This Made-In-India Robot Does Not Run On A Software

Indians are known as coders the world over and the country is called the back-office to the world because of a strong software services industry that has grown over the last three decades.

India’s educational institutes are now trying to break the stereotype by starting research and incubation centres and push students to build technology-driven products. More than 8,000 students from colleges in the state showcased such products at a day-long conclave held on the 57th Maharashtra Day. BloombergQuint has picked three interesting prototypes...



Photographer: Vijay Sartape/BloombergQuint
Photographer: Vijay Sartape/BloombergQuint

Physical Coder Robot

Students from Thakur Polytechnic, Mumbai, have developed what they called the first Physical Coder Robot. It requires a manual input to generate a repetitive output, and does not run on a software.

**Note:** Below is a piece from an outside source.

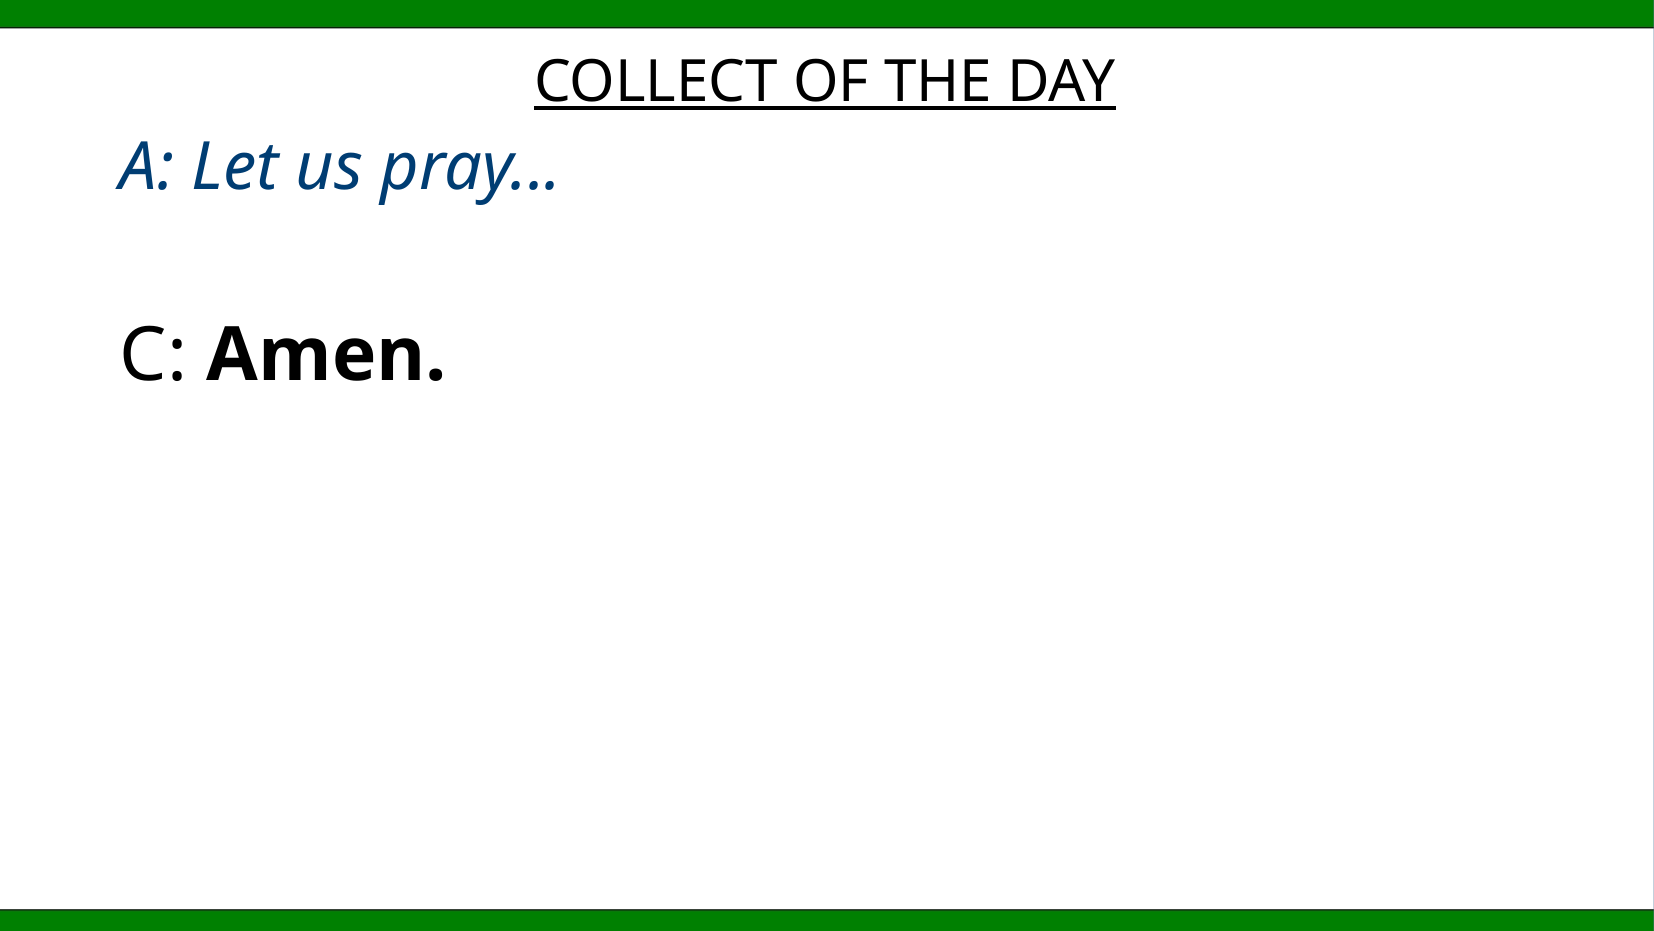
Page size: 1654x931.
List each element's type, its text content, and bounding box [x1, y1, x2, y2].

text_box COLLECT OF THE DAY A: Let us pray... C: Amen. [105, 31, 1546, 402]
picture [0, 0, 1654, 931]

The robot is best suited for repetitive tasks in factories and assembly-line productions, students from the institute said. With adequate research and funding, manual input could be converted to an automated one, they said.

They have received funding worth Rs 10 lakh and have signed up to launch a startup through Prime Minister Narendra Modi’s StartUp India initiative.

Photographer: Vijay Sartape/BloombergQuint
Photographer: Vijay Sartape/BloombergQuint

Digital Stethoscope

Researchers at the Biomedical Engineering and Technology Incubation Centre at the Indian Institute of Technology-Bombay have built a digital stethoscope that can amplify heart and lung sounds by up to 40 percent and record them. The stethoscope comes with Bluetooth connectivity and an SD slot to transfer recorded sounds to a mobile phone or a desktop.

The researchers said the recorded sounds could help in medical analysis. They are currently working with the Hinduja and Fortis hospitals to record samples.



Photographer: Vijay Sartape/BloombergQuint
Photographer: Vijay Sartape/BloombergQuint

Treadicle, The Treadmill Cycle

Two young men from KJ Somaiya College, Mumbai have designed a Treadicle–The Treadmill Cycle.

(Photographer: Vijay Sartape/BloombergQuint)
(Photographer: Vijay Sartape/BloombergQuint)

The Treadicle let’s you walk on the treadmill and cycle at the same time. Feet movement on the treadmill gets the Treadicle moving. A Holland-based company called Lopifit which has also developed a similar treadmill cycle.